**Assignment**: Lines containing the word "ports" are the ones to copy from the records below.

**Record set**:
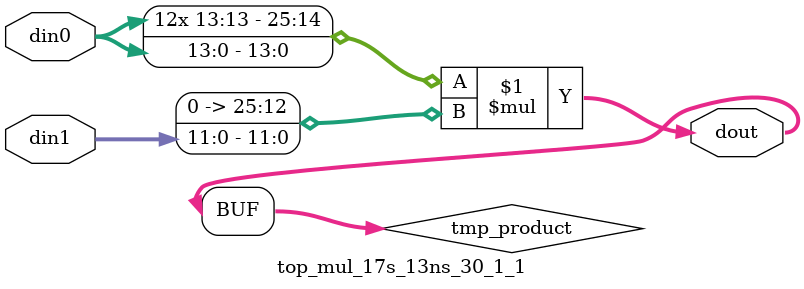
<source format=v>

`timescale 1 ns / 1 ps

 (* use_dsp = "no" *)  module top_mul_17s_13ns_30_1_1(din0, din1, dout);
parameter ID = 1;
parameter NUM_STAGE = 0;
parameter din0_WIDTH = 14;
parameter din1_WIDTH = 12;
parameter dout_WIDTH = 26;

input [din0_WIDTH - 1 : 0] din0; 
input [din1_WIDTH - 1 : 0] din1; 
output [dout_WIDTH - 1 : 0] dout;

wire signed [dout_WIDTH - 1 : 0] tmp_product;


























assign tmp_product = $signed(din0) * $signed({1'b0, din1});









assign dout = tmp_product;





















endmodule

</source>
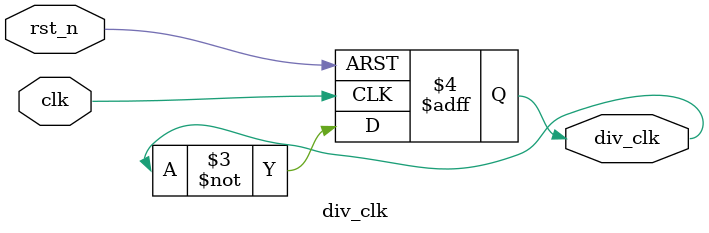
<source format=v>
module div_clk(clk,rst_n,div_clk
    );
input clk;
inout rst_n;
output reg div_clk;

always@(posedge clk or negedge rst_n)
begin
	if(!rst_n)
		div_clk <= 1'b0;
	else 
		div_clk <= ~div_clk;
end

endmodule
</source>
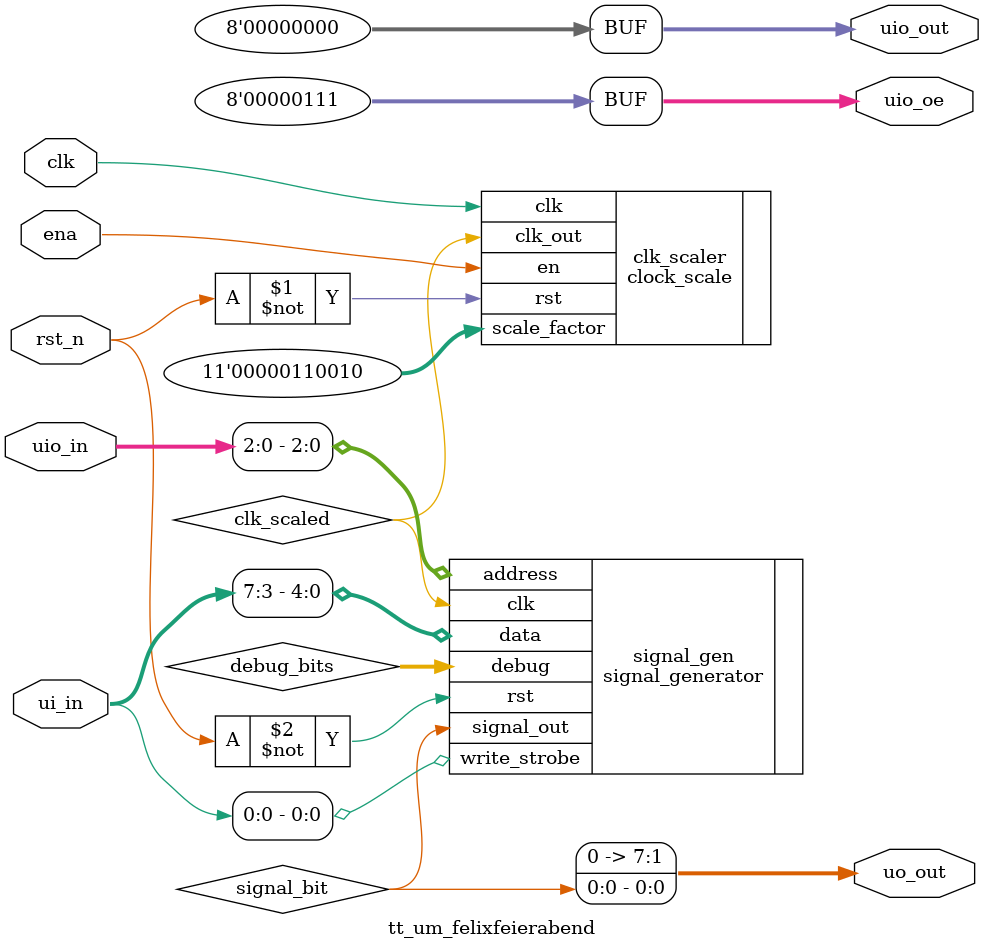
<source format=v>
`include "./signal_gen.v"
`include "./clock_scaler.v"

module tt_um_felixfeierabend (
    input  wire [7:0] ui_in,    // Dedicated inputs
    output wire [7:0] uo_out,   // Dedicated outputs
    input  wire [7:0] uio_in,   // IOs: Input path
    output wire [7:0] uio_out,  // IOs: Output path
    output wire [7:0] uio_oe,   // IOs: Enable path (active high: 0=input, 1=output)
    input  wire       ena,      // will go high when the design is enabled
    input  wire       clk,      // clock
    input  wire       rst_n     // reset_n - low to reset
);

wire clk_scaled;
wire signal_bit;
wire [6:0] debug_bits;

clock_scale clk_scaler (
    .en(ena),
    .clk(clk),
    .rst(~rst_n),
    .scale_factor(11'd50),
    .clk_out(clk_scaled)
);

signal_generator signal_gen (
    .clk(clk_scaled),
    .write_strobe(ui_in[0]),
    .address(uio_in[2:0]),
    .data(ui_in[7:3]),
    .signal_out(signal_bit),
    .debug(debug_bits),
    .rst(~rst_n)
);

assign uo_out = {7'd0, signal_bit};
assign uio_oe = 8'b00000111;
assign uio_out[7:0] = 8'b00000000;

endmodule
</source>
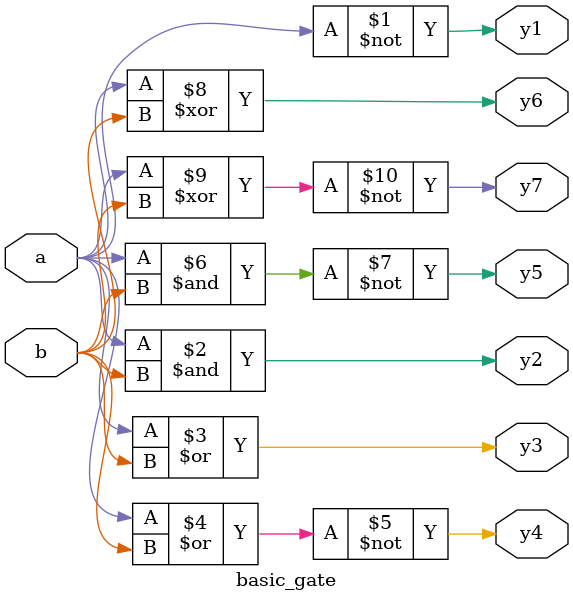
<source format=v>
module basic_gate(a, b, y1, y2, y3, y4, y5, y6, y7);
	
	input a,b;
	output y1, y2, y3, y4, y5, y6, y7;
	
	assign y1 = ~a;		//not
	assign y2 = a&b;		//and
	assign y3 = a|b;		//or
	assign y4 = ~(a|b);	//nor
	assign y5 = ~(a&b);	//nand
	assign y6 = (a^b);	//xor
	assign y7 = ~(a^b);	//xnor

endmodule
</source>
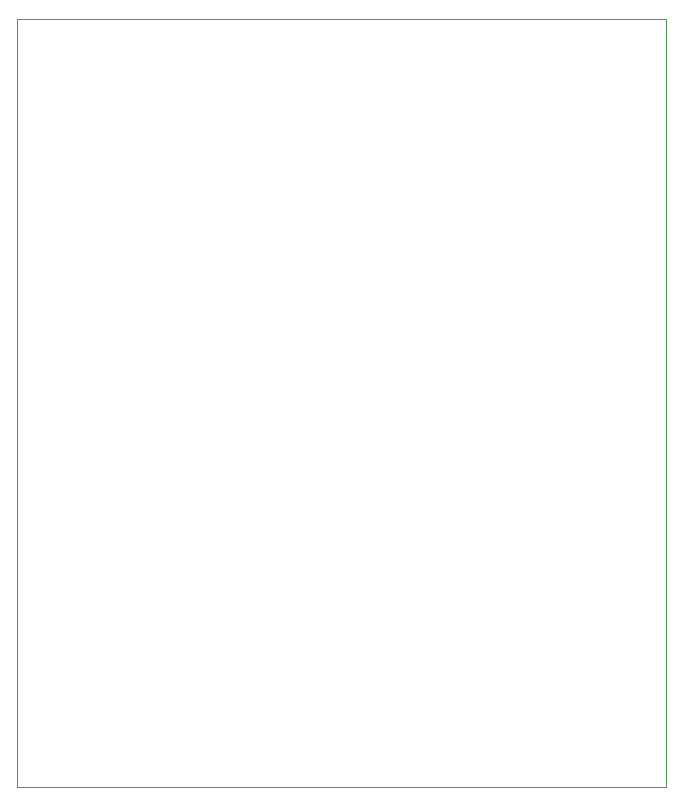
<source format=gbr>
%TF.GenerationSoftware,KiCad,Pcbnew,7.0.1*%
%TF.CreationDate,2023-04-02T16:12:04-04:00*%
%TF.ProjectId,board_v2,626f6172-645f-4763-922e-6b696361645f,rev?*%
%TF.SameCoordinates,Original*%
%TF.FileFunction,Profile,NP*%
%FSLAX46Y46*%
G04 Gerber Fmt 4.6, Leading zero omitted, Abs format (unit mm)*
G04 Created by KiCad (PCBNEW 7.0.1) date 2023-04-02 16:12:04*
%MOMM*%
%LPD*%
G01*
G04 APERTURE LIST*
%TA.AperFunction,Profile*%
%ADD10C,0.100000*%
%TD*%
G04 APERTURE END LIST*
D10*
X100000000Y-60000000D02*
X155000000Y-60000000D01*
X155000000Y-125000000D01*
X100000000Y-125000000D01*
X100000000Y-60000000D01*
M02*

</source>
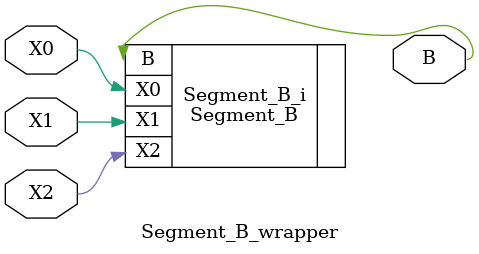
<source format=v>
`timescale 1 ps / 1 ps

module Segment_B_wrapper
   (B,
    X0,
    X1,
    X2);
  output B;
  input X0;
  input X1;
  input X2;

  wire B;
  wire X0;
  wire X1;
  wire X2;

  Segment_B Segment_B_i
       (.B(B),
        .X0(X0),
        .X1(X1),
        .X2(X2));
endmodule

</source>
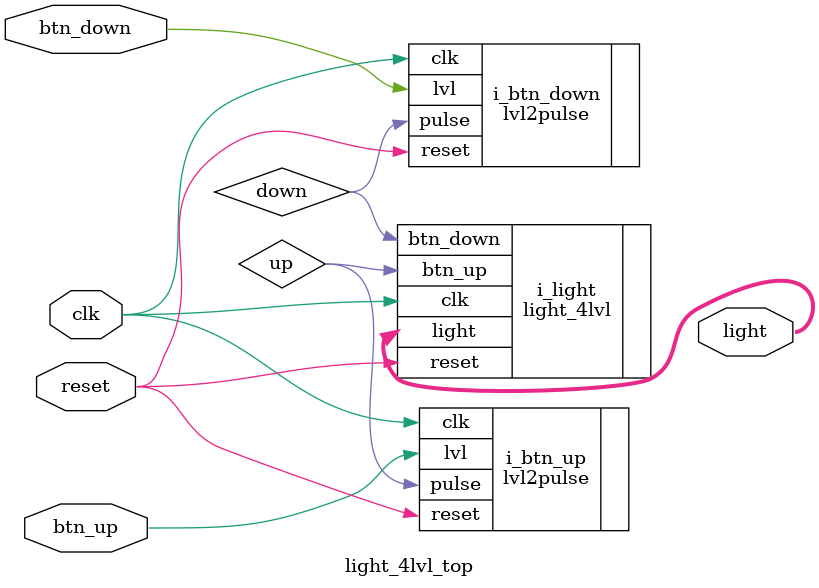
<source format=v>
module light_4lvl_top
(
	input clk,
	input reset,
	input btn_up,
	input btn_down,
	
	output [1:0] light
);
wire up;
wire down;
lvl2pulse i_btn_up
(
	.reset	(reset),
	.clk	(clk),
	.lvl	(btn_up),
	.pulse	(up)
);
lvl2pulse i_btn_down
(
	.reset	(reset),
	.clk	(clk),
	.lvl	(btn_down),
	.pulse	(down)
);
light_4lvl i_light
(
	.reset		(reset),
	.clk		(clk),
	.btn_up		(up),
	.btn_down	(down),
	.light		(light)
);
endmodule
</source>
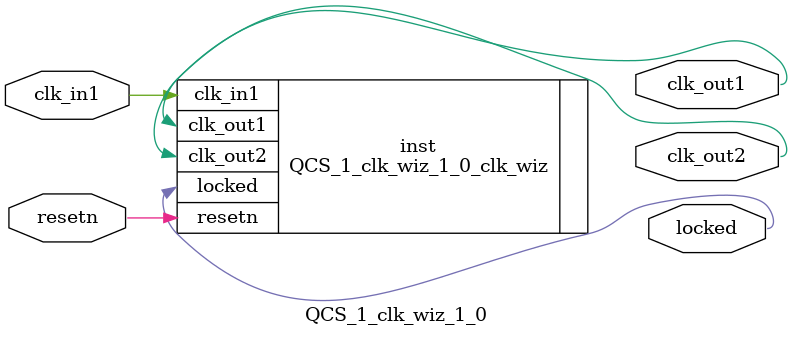
<source format=v>


`timescale 1ps/1ps

(* CORE_GENERATION_INFO = "QCS_1_clk_wiz_1_0,clk_wiz_v6_0_12_0_0,{component_name=QCS_1_clk_wiz_1_0,use_phase_alignment=true,use_min_o_jitter=false,use_max_i_jitter=false,use_dyn_phase_shift=false,use_inclk_switchover=false,use_dyn_reconfig=false,enable_axi=0,feedback_source=FDBK_AUTO,PRIMITIVE=MMCM,num_out_clk=2,clkin1_period=10.000,clkin2_period=10.000,use_power_down=false,use_reset=true,use_locked=true,use_inclk_stopped=false,feedback_type=SINGLE,CLOCK_MGR_TYPE=NA,manual_override=false}" *)

module QCS_1_clk_wiz_1_0 
 (
  // Clock out ports
  output        clk_out1,
  output        clk_out2,
  // Status and control signals
  input         resetn,
  output        locked,
 // Clock in ports
  input         clk_in1
 );

  QCS_1_clk_wiz_1_0_clk_wiz inst
  (
  // Clock out ports  
  .clk_out1(clk_out1),
  .clk_out2(clk_out2),
  // Status and control signals               
  .resetn(resetn), 
  .locked(locked),
 // Clock in ports
  .clk_in1(clk_in1)
  );

endmodule

</source>
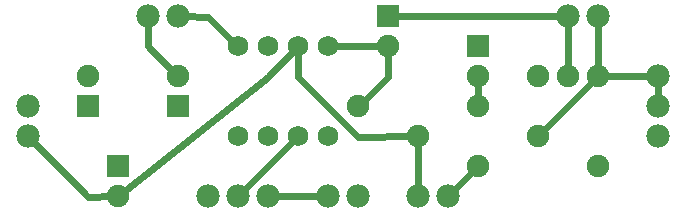
<source format=gbl>
G04 MADE WITH FRITZING*
G04 WWW.FRITZING.ORG*
G04 DOUBLE SIDED*
G04 HOLES PLATED*
G04 CONTOUR ON CENTER OF CONTOUR VECTOR*
%ASAXBY*%
%FSLAX23Y23*%
%MOIN*%
%OFA0B0*%
%SFA1.0B1.0*%
%ADD10C,0.075000*%
%ADD11C,0.078000*%
%ADD12C,0.068000*%
%ADD13R,0.075000X0.075000*%
%ADD14C,0.024000*%
%LNCOPPER0*%
G90*
G70*
G54D10*
X1338Y716D03*
X1338Y616D03*
X438Y216D03*
X438Y116D03*
X338Y416D03*
X338Y516D03*
X1638Y616D03*
X1638Y516D03*
X638Y416D03*
X638Y516D03*
X2038Y216D03*
X1638Y216D03*
X1838Y516D03*
X1938Y516D03*
X2038Y516D03*
G54D11*
X2238Y516D03*
X2238Y416D03*
X2238Y316D03*
X2038Y716D03*
X1938Y716D03*
X1538Y116D03*
X1438Y116D03*
X938Y116D03*
X838Y116D03*
X738Y116D03*
X138Y416D03*
X138Y316D03*
X1238Y116D03*
X1138Y116D03*
X538Y716D03*
X638Y716D03*
G54D10*
X1238Y416D03*
X1638Y416D03*
X1438Y316D03*
X1838Y316D03*
G54D12*
X837Y316D03*
X937Y316D03*
X1037Y316D03*
X1137Y316D03*
X1137Y616D03*
X1037Y616D03*
X937Y616D03*
X837Y616D03*
G54D13*
X1338Y716D03*
X438Y216D03*
X338Y416D03*
X1638Y616D03*
X638Y416D03*
G54D14*
X737Y715D02*
X657Y716D01*
D02*
X825Y627D02*
X737Y715D01*
D02*
X937Y515D02*
X452Y127D01*
D02*
X1025Y605D02*
X937Y515D01*
D02*
X1039Y515D02*
X1037Y600D01*
D02*
X1239Y315D02*
X1039Y515D01*
D02*
X1420Y316D02*
X1239Y315D01*
D02*
X1438Y298D02*
X1438Y135D01*
D02*
X937Y217D02*
X1025Y305D01*
D02*
X851Y129D02*
X937Y217D01*
D02*
X1839Y316D02*
X1839Y316D01*
D02*
X2026Y503D02*
X1839Y316D01*
D02*
X957Y116D02*
X1119Y116D01*
D02*
X1626Y203D02*
X1551Y129D01*
D02*
X2038Y533D02*
X2038Y697D01*
D02*
X1919Y716D02*
X1355Y716D01*
D02*
X537Y616D02*
X626Y528D01*
D02*
X538Y697D02*
X537Y616D01*
D02*
X2238Y497D02*
X2238Y435D01*
D02*
X2055Y516D02*
X2219Y516D01*
D02*
X1239Y616D02*
X1320Y616D01*
D02*
X1153Y616D02*
X1239Y616D01*
D02*
X1938Y533D02*
X1938Y697D01*
D02*
X1339Y515D02*
X1338Y598D01*
D02*
X1250Y428D02*
X1339Y515D01*
D02*
X1638Y433D02*
X1638Y498D01*
D02*
X339Y115D02*
X420Y116D01*
D02*
X151Y302D02*
X339Y115D01*
G04 End of Copper0*
M02*
</source>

**Result below**:
  // Clock out ports
 // Clock in ports
  // Clock out ports  
 // Clock in ports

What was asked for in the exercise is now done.